863.51 M 82/5

The Minister in Austria (Washburn) to the Secretary of State

No. 1692

Sir: I have the honor to acknowledge the receipt of the Department’s telegram No. 5 of Saturday the 21st instant, 6 p.m., in relation [Page 863] to the proposed Austrian loan. Several groups are badly garbled, but I think I divine the sense of the communication.

Mr. F. Carrington Weems, on behalf of the firm of J. P. Morgan & Co., has been in Vienna for some days collecting data for his principals. He is well equipped for his task, having been here at one time for several months familiarizing himself with the Austrian situation when Zimmermann was Commissioner General. I have talked with the Chancellor this morning, and he is giving instructions to have duplicates of the material which the Government is supplying to Weems furnished to me. The Morgan representative, with whom I am in frequent touch, is making, together with an associate, a very thoroughgoing investigation of Austria’s financial status, and I hope to be able presently to place at the disposal of the Department the substance of the data which he is collecting from various sources.

Supplementing my telegram No. 4 of January 19, 1 p.m., I am enclosing herewith:

(1)
A copy in the German original, together with a translation, of the Government’s revised proposal to the International Relief Committee.6 This proposal, I am advised, was submitted by the Austrian Minister Franckenstein in London on Friday or Saturday of last week. I am aware that the substance of it has been communicated to Minister Prochnik, and is very likely already in the Department’s possession. As originally submitted, there was a typographical error. The sentence, “The present value is, reckoned at 5%, in the first case (25 instalments) 402, in the second case (40 instalments) 339 million Schillings” should read, “The present value is, reckoned at 5%, in the first case (25 instalments) 339, in the second case (40 instalments) 402 million Schillings”. Prochnik has, I believe, been advised of this error.
(2)
A copy in the German original, together with a translation, of the proposal to the American Government, which was likewise transmitted to Prochnik.7
(3)
A copy of the resolution of approval adopted by the Reparations Commission in Paris on the 14th instant.8

If my despatch No. 1664 of the 28th ultimo9 be read in connection with Exhibit 1, it will be appreciated that the revised offer of the Austrian Government to the International Relief Committee is in the nature of a compromise offer. The Austrian Government in its memorandum points out that the suggestion of the International Relief Committee that 1250 million Schillings be paid in 40 annual instalments beginning in 1929 would mean a present value of 402 million Schillings, whereas if 1250 million Schillings were paid in 25 annual instalments beginning 1943 (which Austria would only be obligated [Page 864] to do) it would mean a present value of 339 million Schillings. In other words, if 339 million Schillings were set apart at the present time, it would suffice to fund the Austrian Relief Debt in 25 annual instalments beginning in 1943. The Austrian Government reasons that it should not be penalized for beginning to make advance payments in 1929, and as a counter-proposal, as the Department will perceive from Exhibit 1, it offers to pay 1162.5 million Schillings in 25 annual instalments beginning in 1943, reserving to itself the right to pay from 1929 on the basis indicated. It proposes, however, to adopt the latter alternative and figures that “the present value of these payments amounts in both alternatives to 315 million Schillings”. This 315 million Schillings, it is thought, measurably approximates the 339 million Schillings which the Austrian Government would be obligated to pay from 1943 on the basis of the 1250 million Schilling proposal.
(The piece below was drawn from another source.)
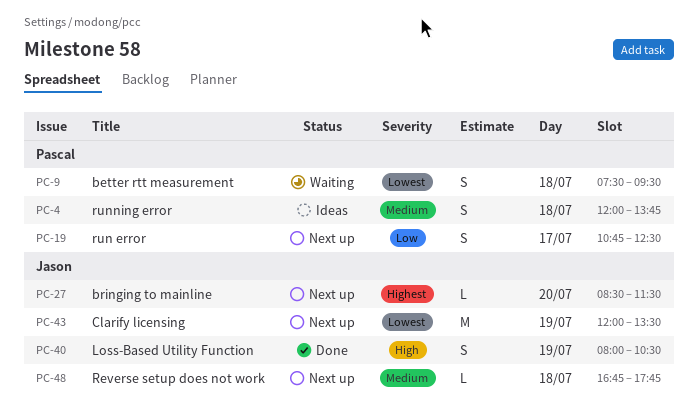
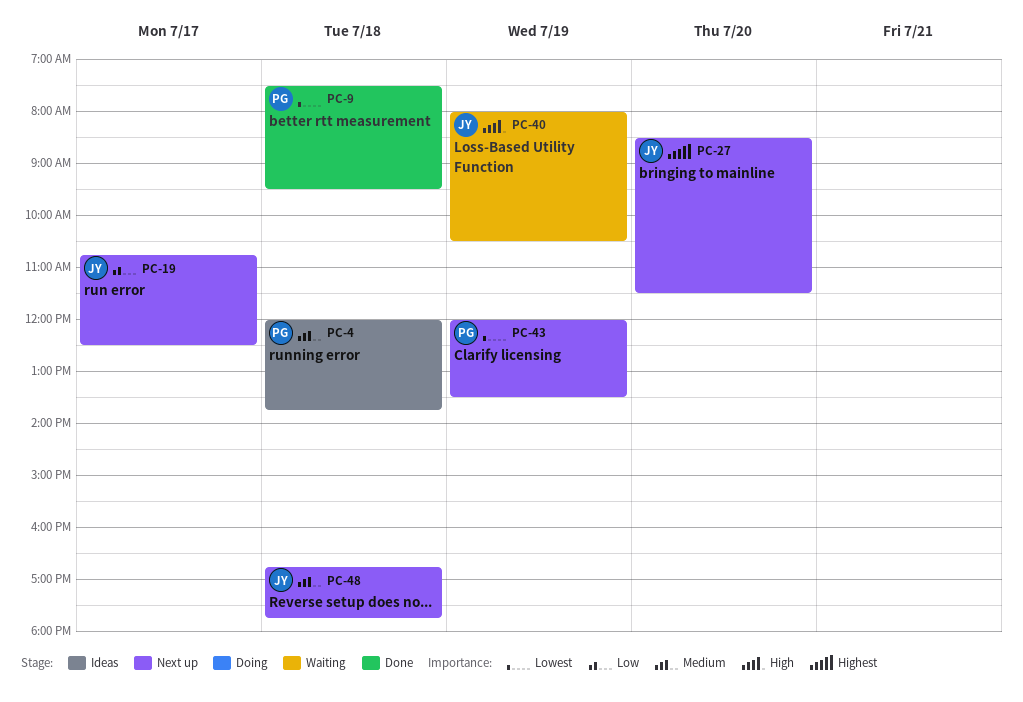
PC-9, status: Waiting -> Done
PC-19, owner: Pascal -> Jason
PC-40, status: Done -> Waiting
PC-43, owner: Jason -> Pascal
The offer to the American Government, of course, is calculated upon the same basis. Dr. Schüller,10 who is now in Rome for some days, told me on the eve of his departure last week that the revised Austrian proposal is between the Italian debt settlement and the proposed French debt settlement with the United States. The Hungarian and Yugoslav settlements with the United States, he asserts, were for much smaller sums, the Austrian debt being relatively higher.

I have [etc.]

Albert H. Washburn
  1. See paragraphs (2) and (3) of the answer of the Austrian Government to the Relief Bonds Committee, Jan. 14, p. 866.
  2. Post, p. 868.
  3. See paragraph (6) of telegram No. 13, Jan. 14, 7 p.m., from the Chargé in France, p. 859.
  4. Foreign Relations, 1927, vol. i, p. 465.
  5. Dr. Richard Schüller, Sektionschef, Austrian Foreign Office.